Data to use ->
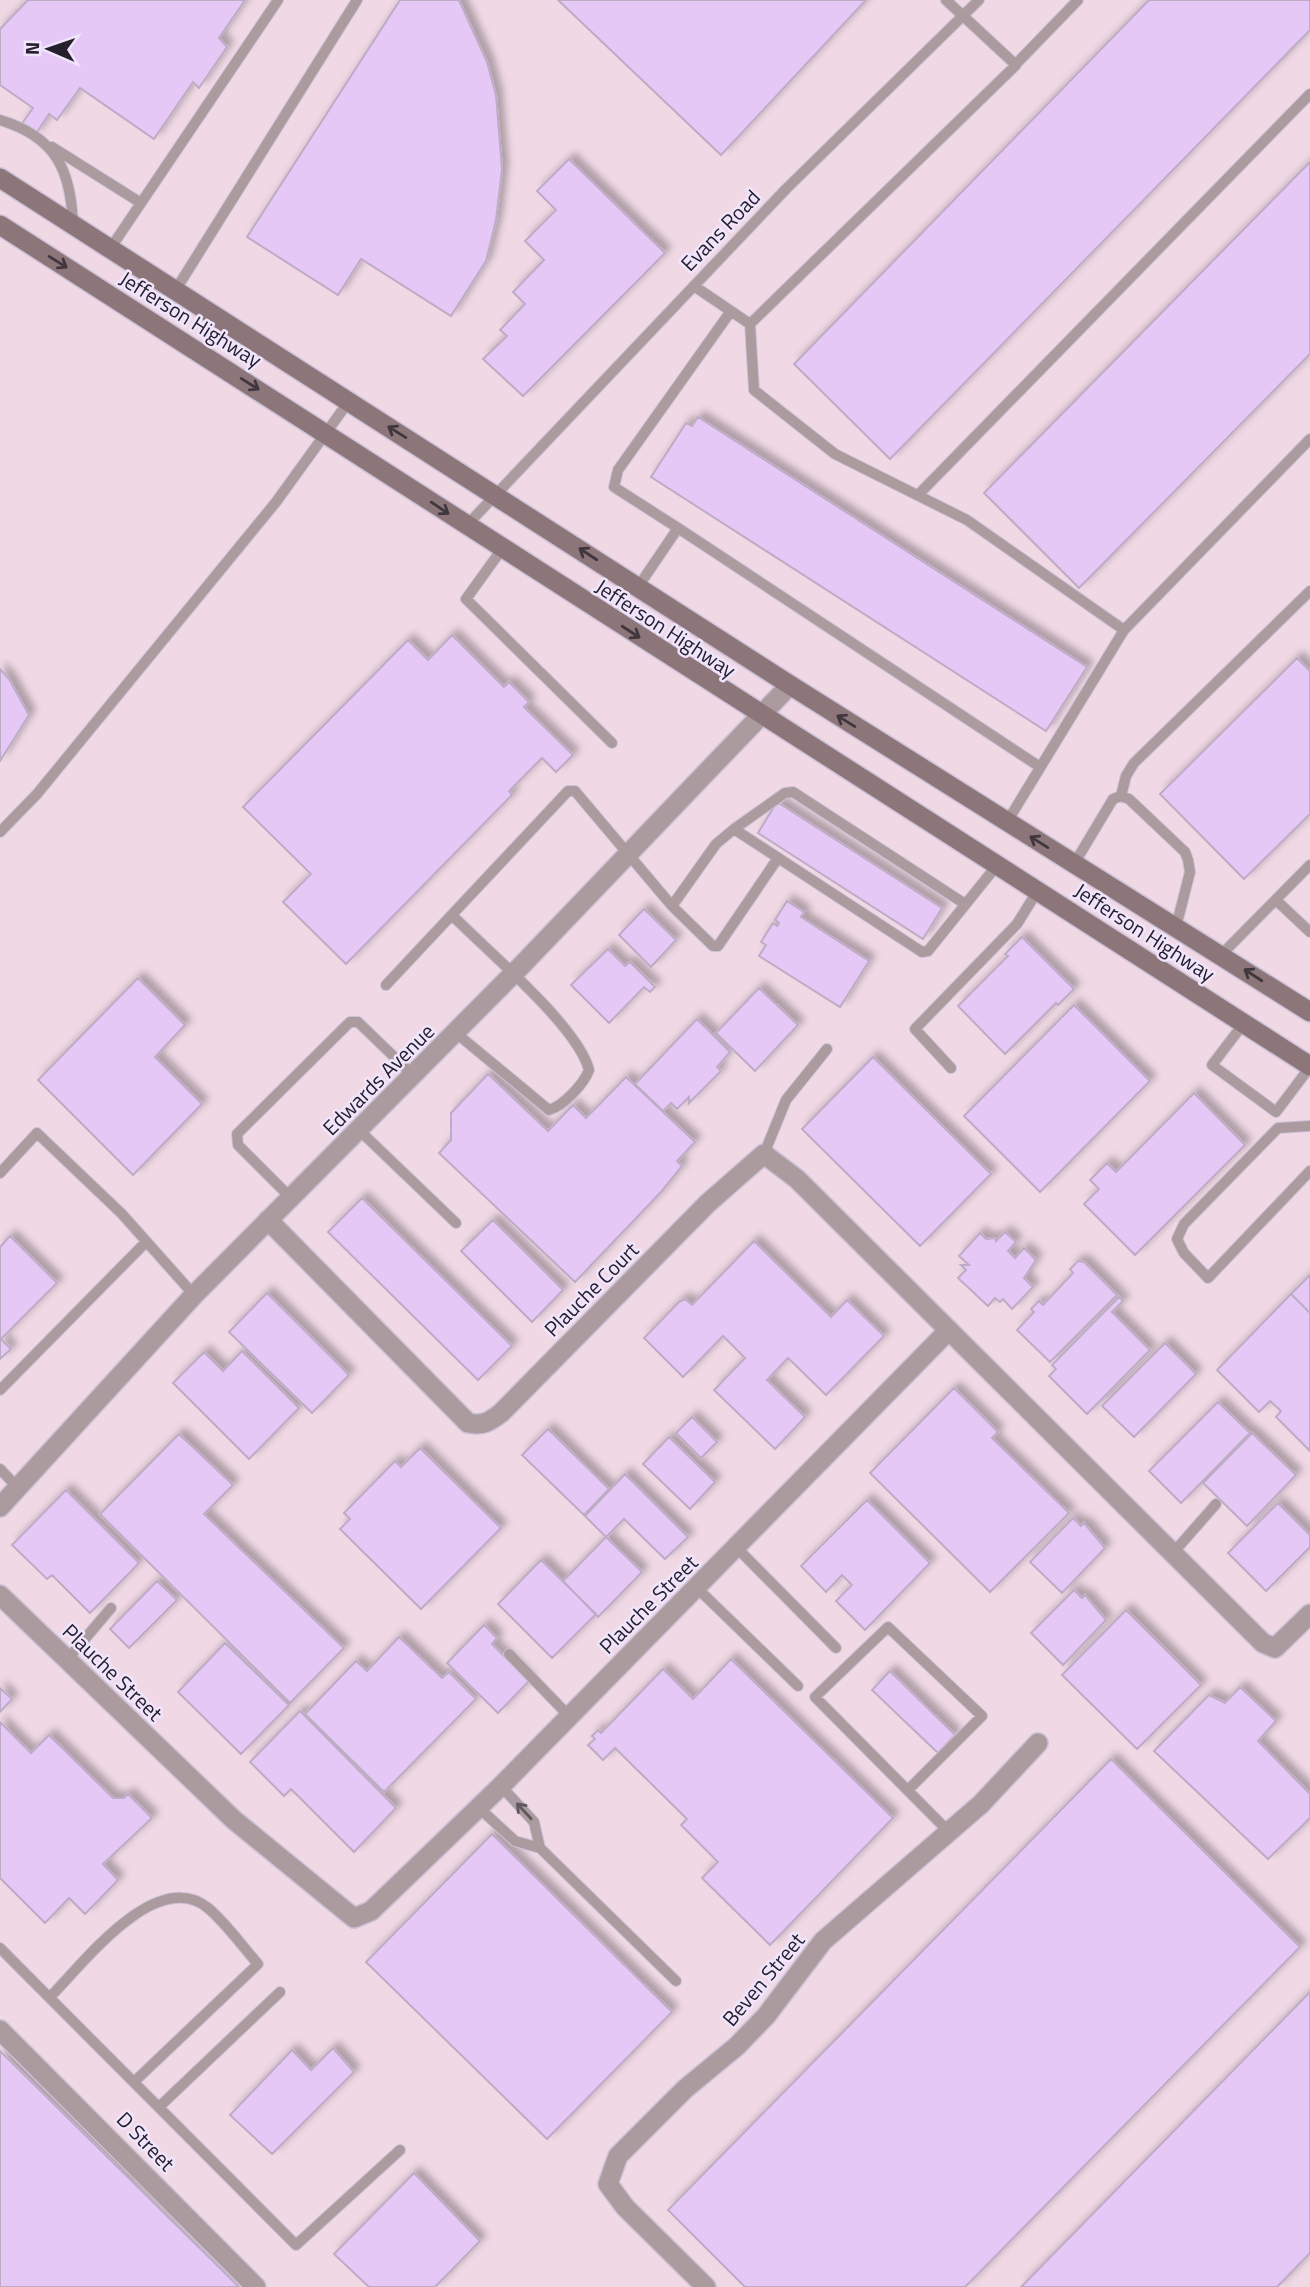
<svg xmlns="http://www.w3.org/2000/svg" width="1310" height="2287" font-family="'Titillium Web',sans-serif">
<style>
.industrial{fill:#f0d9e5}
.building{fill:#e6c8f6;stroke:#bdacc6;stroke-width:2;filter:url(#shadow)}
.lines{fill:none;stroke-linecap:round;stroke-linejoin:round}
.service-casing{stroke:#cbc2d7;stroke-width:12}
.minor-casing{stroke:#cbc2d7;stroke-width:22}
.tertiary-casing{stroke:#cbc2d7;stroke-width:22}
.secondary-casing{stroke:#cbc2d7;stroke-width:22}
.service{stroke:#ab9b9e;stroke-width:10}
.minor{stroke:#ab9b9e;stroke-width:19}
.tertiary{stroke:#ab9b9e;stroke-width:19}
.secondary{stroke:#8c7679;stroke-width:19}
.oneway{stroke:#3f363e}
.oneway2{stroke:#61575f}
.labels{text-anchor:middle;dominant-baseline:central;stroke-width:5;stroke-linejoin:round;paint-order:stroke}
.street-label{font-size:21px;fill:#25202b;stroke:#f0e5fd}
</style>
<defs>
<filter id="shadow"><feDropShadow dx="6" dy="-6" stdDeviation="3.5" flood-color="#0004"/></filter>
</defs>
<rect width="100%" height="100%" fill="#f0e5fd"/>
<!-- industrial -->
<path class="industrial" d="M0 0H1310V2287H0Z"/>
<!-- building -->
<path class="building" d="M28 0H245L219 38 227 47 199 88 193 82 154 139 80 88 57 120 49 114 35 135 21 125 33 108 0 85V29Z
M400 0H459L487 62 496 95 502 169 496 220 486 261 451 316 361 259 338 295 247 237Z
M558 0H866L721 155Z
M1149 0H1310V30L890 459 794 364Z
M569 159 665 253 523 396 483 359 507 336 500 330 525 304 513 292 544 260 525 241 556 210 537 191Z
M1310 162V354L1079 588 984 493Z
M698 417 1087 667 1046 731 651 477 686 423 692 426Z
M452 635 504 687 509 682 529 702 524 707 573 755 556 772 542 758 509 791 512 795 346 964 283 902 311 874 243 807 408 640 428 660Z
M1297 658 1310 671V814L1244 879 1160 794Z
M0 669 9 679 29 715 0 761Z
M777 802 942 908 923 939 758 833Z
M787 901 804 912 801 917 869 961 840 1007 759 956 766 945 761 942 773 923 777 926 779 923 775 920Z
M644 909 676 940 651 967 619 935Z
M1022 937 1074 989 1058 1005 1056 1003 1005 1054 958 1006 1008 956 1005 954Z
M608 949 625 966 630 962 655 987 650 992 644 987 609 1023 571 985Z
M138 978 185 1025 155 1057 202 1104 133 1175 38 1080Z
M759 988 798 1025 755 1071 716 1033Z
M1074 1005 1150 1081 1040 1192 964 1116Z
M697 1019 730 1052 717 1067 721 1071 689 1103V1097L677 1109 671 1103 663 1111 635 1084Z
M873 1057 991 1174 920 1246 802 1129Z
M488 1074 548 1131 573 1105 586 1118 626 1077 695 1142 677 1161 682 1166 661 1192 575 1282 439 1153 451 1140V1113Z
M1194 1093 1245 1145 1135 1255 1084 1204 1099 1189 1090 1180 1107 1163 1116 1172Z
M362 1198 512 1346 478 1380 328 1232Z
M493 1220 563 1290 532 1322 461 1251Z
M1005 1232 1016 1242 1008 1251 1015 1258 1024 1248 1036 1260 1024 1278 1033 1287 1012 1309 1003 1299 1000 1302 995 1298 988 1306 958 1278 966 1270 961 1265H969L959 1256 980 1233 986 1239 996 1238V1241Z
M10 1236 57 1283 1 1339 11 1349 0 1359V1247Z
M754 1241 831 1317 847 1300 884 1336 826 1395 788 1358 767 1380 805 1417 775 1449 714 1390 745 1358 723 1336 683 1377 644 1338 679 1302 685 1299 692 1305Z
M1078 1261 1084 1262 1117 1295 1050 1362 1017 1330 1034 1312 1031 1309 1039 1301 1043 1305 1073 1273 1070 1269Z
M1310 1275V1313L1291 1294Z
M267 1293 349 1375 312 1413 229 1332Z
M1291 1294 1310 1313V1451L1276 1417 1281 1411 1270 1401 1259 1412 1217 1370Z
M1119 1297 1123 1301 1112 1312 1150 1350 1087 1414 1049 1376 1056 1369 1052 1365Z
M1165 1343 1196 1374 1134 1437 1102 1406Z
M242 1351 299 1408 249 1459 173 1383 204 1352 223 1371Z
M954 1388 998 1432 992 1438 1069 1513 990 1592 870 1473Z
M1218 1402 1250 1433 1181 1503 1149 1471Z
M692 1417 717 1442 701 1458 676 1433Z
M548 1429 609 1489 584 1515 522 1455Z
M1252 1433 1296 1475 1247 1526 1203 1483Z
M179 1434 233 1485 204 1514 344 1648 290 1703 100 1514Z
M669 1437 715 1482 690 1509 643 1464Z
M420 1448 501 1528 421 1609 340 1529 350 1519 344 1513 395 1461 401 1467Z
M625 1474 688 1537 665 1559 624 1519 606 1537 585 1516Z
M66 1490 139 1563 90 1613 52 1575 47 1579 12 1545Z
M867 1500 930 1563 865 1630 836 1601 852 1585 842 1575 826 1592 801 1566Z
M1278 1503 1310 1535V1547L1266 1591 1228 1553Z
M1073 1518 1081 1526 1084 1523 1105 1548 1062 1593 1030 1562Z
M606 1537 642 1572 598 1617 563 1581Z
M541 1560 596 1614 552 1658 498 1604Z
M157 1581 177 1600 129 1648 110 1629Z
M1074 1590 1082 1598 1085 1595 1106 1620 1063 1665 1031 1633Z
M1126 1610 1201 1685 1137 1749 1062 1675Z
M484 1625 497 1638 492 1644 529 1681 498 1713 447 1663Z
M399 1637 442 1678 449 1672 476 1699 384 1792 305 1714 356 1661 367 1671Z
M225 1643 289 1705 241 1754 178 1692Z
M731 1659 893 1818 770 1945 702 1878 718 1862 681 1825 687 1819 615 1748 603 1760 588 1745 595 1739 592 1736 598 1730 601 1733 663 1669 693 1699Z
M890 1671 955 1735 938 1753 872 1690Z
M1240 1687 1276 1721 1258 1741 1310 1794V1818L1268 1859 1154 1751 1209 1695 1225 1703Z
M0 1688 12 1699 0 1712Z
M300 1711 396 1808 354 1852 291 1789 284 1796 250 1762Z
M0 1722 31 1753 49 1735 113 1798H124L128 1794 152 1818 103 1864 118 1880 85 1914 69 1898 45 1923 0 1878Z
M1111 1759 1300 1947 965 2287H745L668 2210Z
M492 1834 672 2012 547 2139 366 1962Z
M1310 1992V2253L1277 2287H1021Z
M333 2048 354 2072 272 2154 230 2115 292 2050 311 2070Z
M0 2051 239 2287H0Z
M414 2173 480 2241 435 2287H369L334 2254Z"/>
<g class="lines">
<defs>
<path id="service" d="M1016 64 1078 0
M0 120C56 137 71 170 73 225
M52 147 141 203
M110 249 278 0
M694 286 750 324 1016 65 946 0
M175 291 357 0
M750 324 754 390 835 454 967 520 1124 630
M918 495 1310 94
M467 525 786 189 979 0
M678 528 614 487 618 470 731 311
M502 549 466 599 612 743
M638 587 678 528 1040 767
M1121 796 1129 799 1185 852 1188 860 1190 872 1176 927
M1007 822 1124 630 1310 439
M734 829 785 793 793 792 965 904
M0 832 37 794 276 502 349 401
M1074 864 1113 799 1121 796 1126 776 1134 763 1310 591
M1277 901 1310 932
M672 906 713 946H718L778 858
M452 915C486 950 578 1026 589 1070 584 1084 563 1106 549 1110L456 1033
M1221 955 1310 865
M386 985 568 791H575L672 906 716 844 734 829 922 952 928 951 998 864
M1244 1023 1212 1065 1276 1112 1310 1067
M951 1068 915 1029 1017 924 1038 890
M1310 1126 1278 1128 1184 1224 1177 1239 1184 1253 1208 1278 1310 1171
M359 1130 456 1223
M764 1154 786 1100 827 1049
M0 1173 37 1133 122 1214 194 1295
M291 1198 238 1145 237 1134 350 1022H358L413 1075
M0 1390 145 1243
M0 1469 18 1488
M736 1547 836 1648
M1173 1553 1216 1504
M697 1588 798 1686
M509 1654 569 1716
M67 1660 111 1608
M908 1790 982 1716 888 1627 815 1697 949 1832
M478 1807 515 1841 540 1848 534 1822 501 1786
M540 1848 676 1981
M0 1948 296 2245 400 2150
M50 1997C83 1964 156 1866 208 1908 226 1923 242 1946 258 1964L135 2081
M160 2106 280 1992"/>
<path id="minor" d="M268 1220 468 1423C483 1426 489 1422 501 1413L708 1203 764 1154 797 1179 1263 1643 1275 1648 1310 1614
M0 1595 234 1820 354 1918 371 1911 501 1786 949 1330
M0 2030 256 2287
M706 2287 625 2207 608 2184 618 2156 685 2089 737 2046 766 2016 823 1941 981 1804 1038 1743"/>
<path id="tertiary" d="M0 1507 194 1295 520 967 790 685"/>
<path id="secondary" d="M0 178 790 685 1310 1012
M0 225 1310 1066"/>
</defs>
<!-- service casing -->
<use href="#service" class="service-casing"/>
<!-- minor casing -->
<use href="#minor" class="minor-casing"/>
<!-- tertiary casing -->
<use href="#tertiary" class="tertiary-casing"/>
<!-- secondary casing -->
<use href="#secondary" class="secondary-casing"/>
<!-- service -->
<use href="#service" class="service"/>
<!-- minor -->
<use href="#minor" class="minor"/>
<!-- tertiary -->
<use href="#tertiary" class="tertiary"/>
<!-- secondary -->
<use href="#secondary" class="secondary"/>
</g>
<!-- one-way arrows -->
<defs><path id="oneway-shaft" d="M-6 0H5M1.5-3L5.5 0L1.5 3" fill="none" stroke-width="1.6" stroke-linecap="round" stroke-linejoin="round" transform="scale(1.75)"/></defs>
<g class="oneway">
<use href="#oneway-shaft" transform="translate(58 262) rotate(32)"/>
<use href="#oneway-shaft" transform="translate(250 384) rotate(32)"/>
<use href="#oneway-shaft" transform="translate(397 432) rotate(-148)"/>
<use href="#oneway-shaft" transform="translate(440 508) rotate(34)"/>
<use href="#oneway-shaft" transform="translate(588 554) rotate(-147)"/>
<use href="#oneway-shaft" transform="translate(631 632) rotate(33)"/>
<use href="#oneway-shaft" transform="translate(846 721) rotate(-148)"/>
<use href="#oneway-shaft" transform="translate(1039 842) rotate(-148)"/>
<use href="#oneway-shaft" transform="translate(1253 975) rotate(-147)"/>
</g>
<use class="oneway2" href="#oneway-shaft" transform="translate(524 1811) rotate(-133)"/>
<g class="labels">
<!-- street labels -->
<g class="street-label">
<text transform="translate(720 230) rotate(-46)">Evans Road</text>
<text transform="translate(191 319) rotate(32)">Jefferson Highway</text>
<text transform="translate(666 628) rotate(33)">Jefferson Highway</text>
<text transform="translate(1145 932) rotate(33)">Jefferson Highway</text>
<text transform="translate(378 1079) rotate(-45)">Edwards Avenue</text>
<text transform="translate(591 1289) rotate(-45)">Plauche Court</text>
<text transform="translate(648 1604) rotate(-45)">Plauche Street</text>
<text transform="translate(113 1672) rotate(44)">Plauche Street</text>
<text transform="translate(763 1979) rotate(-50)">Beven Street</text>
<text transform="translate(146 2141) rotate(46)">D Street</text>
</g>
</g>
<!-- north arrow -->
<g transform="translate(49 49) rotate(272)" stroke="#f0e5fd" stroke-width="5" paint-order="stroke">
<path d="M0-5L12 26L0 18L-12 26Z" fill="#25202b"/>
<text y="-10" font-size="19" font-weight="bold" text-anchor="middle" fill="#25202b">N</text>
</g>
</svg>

Activity ->
Every line in the material above that has the word "lines" should be copied.

Written solution ->
.lines{fill:none;stroke-linecap:round;stroke-linejoin:round}
<g class="lines">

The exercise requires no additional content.